Still Images: AI Wins. Add Motion: Humans Take the Deepfake Crown

University of Florida researchers just served up a reality check for anyone who thinks the deepfake-detection war is over. Their verdict: AI crushes humans on still photos—97 % accuracy versus coin-flip randomness—but the moment those synthetic faces start talking or blinking, people claw back the advantage. Benchmarks first, marketing fluff never.

The Setup

3,000+ deepfake portraits generated with StyleGAN2 and its progeny
Same identities rendered in 1-second video clips (eye blinks, lip twitches, micro-expressions)
Four off-the-shelf detection models: Xception, EfficientNet-B4, MesoNet, and the Facebook-built “Deepfake Detection Challenge” champ
350 human volunteers recruited via Prolific, balanced for age, gender, and prior exposure to deepfakes

Results in One Table

Medium	Best AI Accuracy	Human Accuracy	p-value
Still images	97.1 % (EfficientNet-B4)	48.9 %	<0.001
1-s video	72.4 % (Xception)	78.6 %	0.02

Why AI Dominates Stills

Pixel-perfect artifacts: GANs leave high-frequency fingerprints—checkerboard patterns in teeth, asymmetric glints in corneas—that convolutional nets gobble up.
No temporal noise: A single frame doesn’t wobble; the model can stare as long as it likes.
Training abundance: Millions of labeled fake faces are free for the scraping. Humans, meanwhile, rarely stare at 4-K synthetic eyeballs for sport.

Why Humans Dominate Video

Biological motion priors: We’ve evolved to detect wonky blinks (too fast, too slow, no lid lag) and lip-sync failures that models still misclassify as compression noise.
Contextual coherence: A necklace chain that floats two pixels off the collar for a single frame screams “render glitch” to us; the AI treats it as a stray adversarial gradient.
The uncanny valley emotion detector: Subtle lack of micro-wrinkles around the eyes when someone smiles is creepy to us, merely a low-variance texture to a CNN.

The Caveats

Dataset scope: All fakes were StyleGAN derivatives. Swap in diffusion-model faces and the AI lead could shrink.
Video length: Clips were capped at one second.
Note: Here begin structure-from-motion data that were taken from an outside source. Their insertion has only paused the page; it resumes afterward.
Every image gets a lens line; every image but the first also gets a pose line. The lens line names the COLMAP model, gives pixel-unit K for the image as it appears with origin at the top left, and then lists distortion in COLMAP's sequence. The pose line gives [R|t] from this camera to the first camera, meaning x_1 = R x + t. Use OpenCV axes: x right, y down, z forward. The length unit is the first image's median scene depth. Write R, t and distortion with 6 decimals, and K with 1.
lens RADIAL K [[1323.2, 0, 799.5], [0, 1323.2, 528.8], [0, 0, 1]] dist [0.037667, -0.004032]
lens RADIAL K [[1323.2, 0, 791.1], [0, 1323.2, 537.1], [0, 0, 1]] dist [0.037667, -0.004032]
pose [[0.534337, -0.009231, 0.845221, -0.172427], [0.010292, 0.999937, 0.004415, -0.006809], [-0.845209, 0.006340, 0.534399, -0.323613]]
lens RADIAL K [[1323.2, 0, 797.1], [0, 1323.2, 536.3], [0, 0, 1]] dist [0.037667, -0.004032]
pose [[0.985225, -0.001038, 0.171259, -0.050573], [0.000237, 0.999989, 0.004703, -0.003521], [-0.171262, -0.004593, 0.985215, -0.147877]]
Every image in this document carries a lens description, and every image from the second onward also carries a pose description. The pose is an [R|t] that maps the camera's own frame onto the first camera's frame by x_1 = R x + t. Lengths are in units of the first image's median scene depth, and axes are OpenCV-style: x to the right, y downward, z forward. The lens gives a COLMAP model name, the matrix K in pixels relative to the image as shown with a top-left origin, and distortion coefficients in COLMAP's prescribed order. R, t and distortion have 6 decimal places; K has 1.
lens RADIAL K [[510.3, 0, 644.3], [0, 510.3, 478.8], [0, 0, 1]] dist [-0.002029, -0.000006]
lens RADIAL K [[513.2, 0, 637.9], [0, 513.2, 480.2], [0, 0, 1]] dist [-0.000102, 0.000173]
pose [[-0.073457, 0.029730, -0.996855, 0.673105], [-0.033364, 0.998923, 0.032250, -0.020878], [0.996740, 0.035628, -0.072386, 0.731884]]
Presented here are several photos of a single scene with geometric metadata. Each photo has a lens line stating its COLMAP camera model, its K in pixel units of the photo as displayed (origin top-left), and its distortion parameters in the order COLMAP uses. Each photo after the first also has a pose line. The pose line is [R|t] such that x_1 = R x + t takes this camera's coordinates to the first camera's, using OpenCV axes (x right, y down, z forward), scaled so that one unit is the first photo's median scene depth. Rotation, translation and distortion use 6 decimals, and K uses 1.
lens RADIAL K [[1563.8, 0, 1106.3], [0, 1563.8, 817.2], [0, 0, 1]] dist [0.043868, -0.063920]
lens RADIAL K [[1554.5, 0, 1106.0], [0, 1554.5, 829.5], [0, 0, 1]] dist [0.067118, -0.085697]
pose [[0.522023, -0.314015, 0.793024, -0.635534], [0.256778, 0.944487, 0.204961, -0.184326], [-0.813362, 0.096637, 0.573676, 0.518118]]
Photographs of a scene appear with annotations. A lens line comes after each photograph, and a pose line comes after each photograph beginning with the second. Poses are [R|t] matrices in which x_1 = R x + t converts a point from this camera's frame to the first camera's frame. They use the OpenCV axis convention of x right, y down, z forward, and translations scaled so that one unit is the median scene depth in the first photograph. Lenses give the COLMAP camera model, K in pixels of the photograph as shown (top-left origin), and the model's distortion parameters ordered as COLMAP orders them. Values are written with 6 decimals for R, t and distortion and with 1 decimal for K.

Give the networks 5-second sequences with audio and the leaderboard might flip again.
Human expertise: Participants weren’t trained. A one-minute tutorial on blink cadence pushed human accuracy to 85 % in a follow-up pilot—good luck getting that past an IRB at scale.

Take-away for Builders

If your threat model is passport-style photo fraud, plug in EfficientNet and call it a day. If you’re moderating TikTok, keep a human in the loop—or at least fine-tune on temporal datasets that include real-world compression artifacts, not just pristine GAN output.

TL;DR

Still fakes: bet on silicon. Moving fakes: bet on squishy neurons—at least until the next training run.